-- BEGIN --

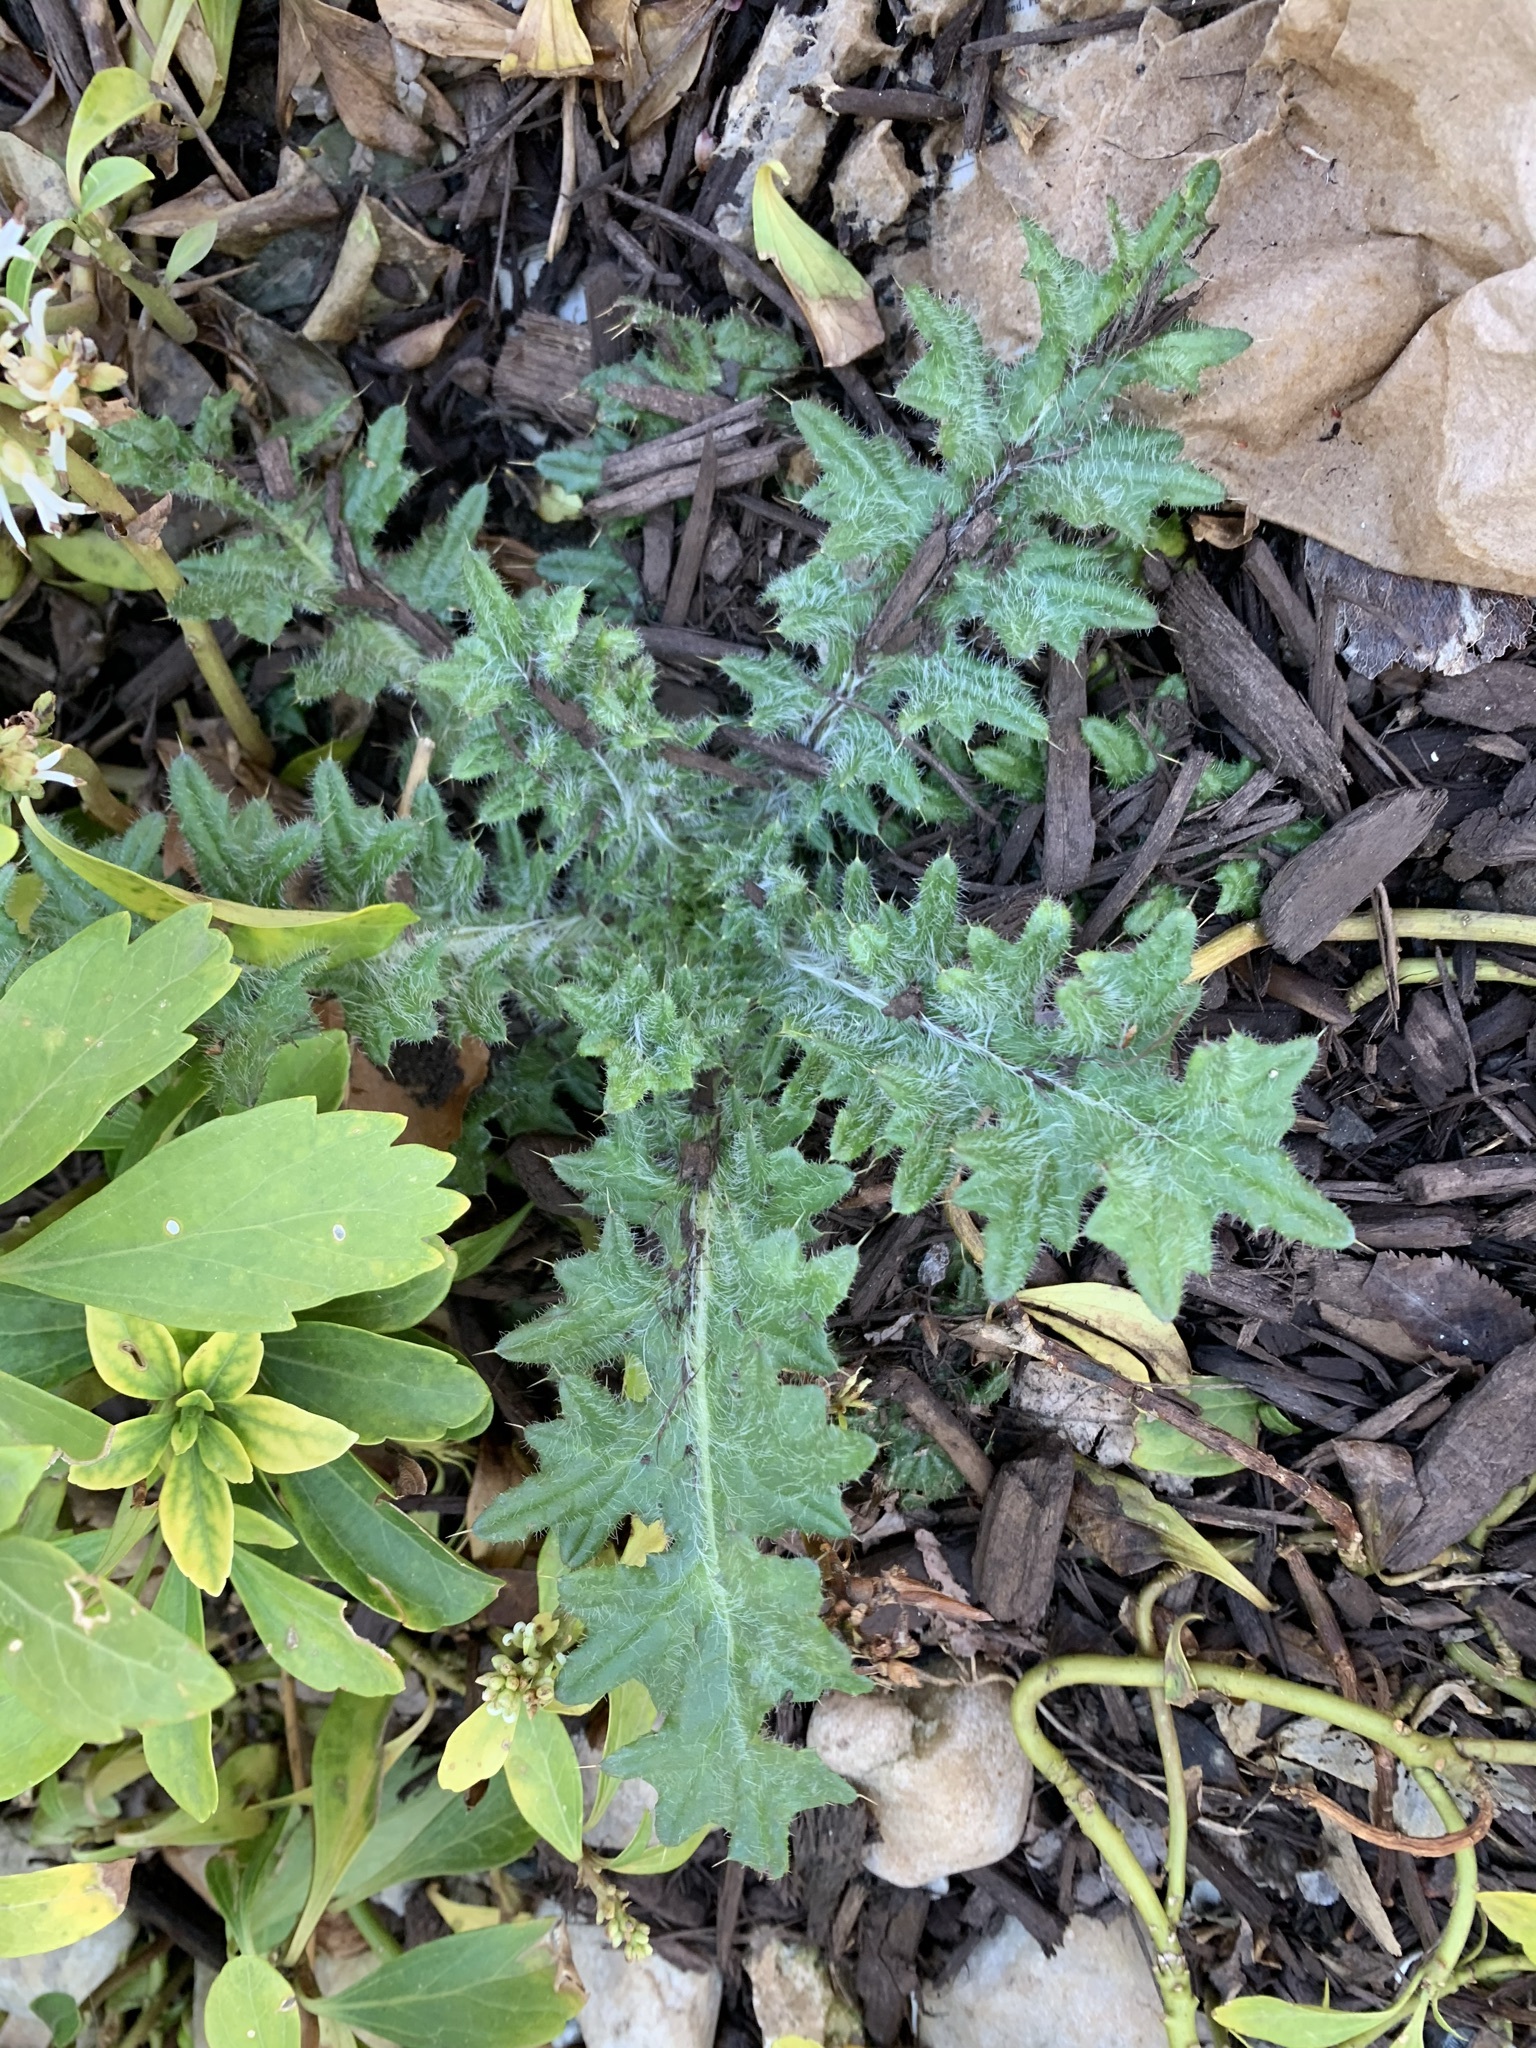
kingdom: Plantae
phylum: Tracheophyta
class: Magnoliopsida
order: Asterales
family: Asteraceae
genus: Cirsium
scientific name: Cirsium vulgare
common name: Bull thistle
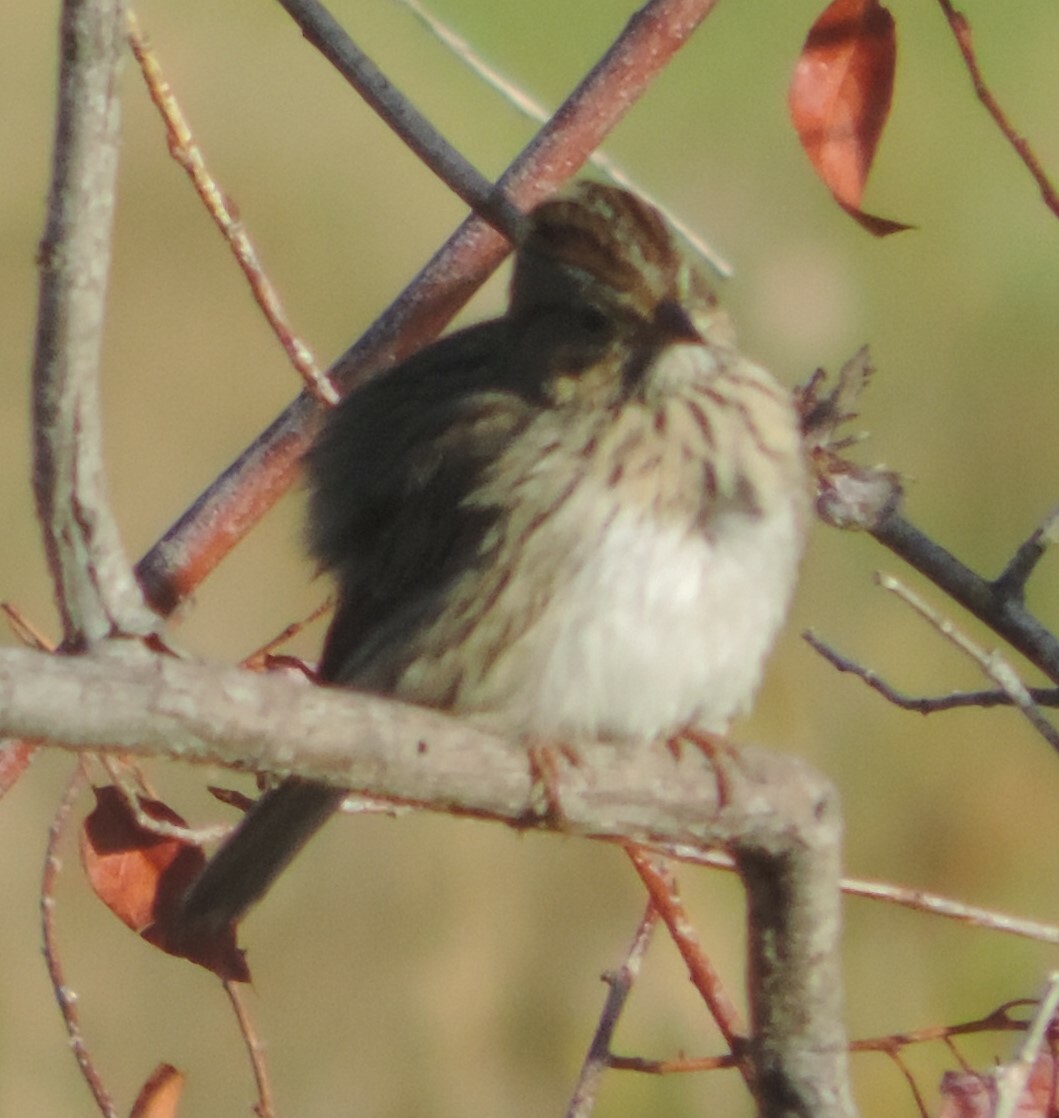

-- END --

**GIVEN EXERCISE**
Render the lines above as a numbered list, skipping any blank lines and leaving the pictures out.

**EXERCISE RESPONSE**
1. kingdom: Plantae
2. phylum: Tracheophyta
3. class: Magnoliopsida
4. order: Asterales
5. family: Asteraceae
6. genus: Cirsium
7. scientific name: Cirsium vulgare
8. common name: Bull thistle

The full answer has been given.